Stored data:
◆ ◆ ◆ ◆ ◆ ◆ ◆
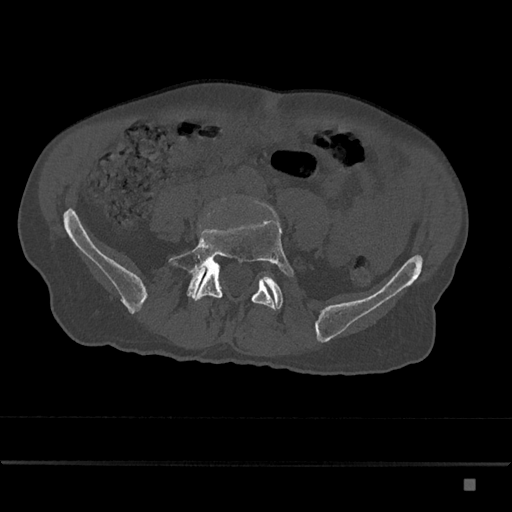
CT including the spine, one axial slice; slice 277 of 797 in the series (ordered by position); 120 kVp; bone window (W 1800 / L 400 HU); 0.5 mm slice thickness; 512 × 512 image matrix. Patient: male, 72 years. Case-level facts recorded for this patient, not image findings: primary cancer: prostate.
Annotated regions visible in this slice (semi-automatic segmentation, software-assisted and operator-edited):
- L5 vertebra: bounding box (x1, y1, x2, y2) in pixels: (168, 203, 294, 310)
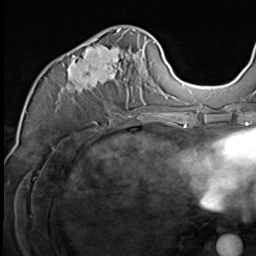
Breast MRI (dynamic contrast-enhanced), one axial slice; position 29 of 64 along the scan axis; cropped to one breast; dynamic contrast-enhanced series, time point 2 of 9 at this slice position (early post-contrast); 3 T; TE 1.5 ms, TR 4.7 ms; 2.5 mm slice thickness; 256 × 256 image matrix, field of view 215 × 215 mm. Female patient.
Structures marked on this image (semi-automatic segmentation, software-assisted and operator-edited):
- enhancing-tissue mask used for the functional tumour volume (all voxels passing the contrast-enhancement thresholds inside the analysis volume; usually the tumour): bounding box (x1, y1, x2, y2) in pixels: (61, 30, 146, 117)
◆ ◆ ◆ ◆ ◆ ◆ ◆
What you should do: Among the records above, find the lines where the word "segmentation" appears and copy them.

Answer to this problem:
Annotated regions visible in this slice (semi-automatic segmentation, software-assisted and operator-edited):
Structures marked on this image (semi-automatic segmentation, software-assisted and operator-edited):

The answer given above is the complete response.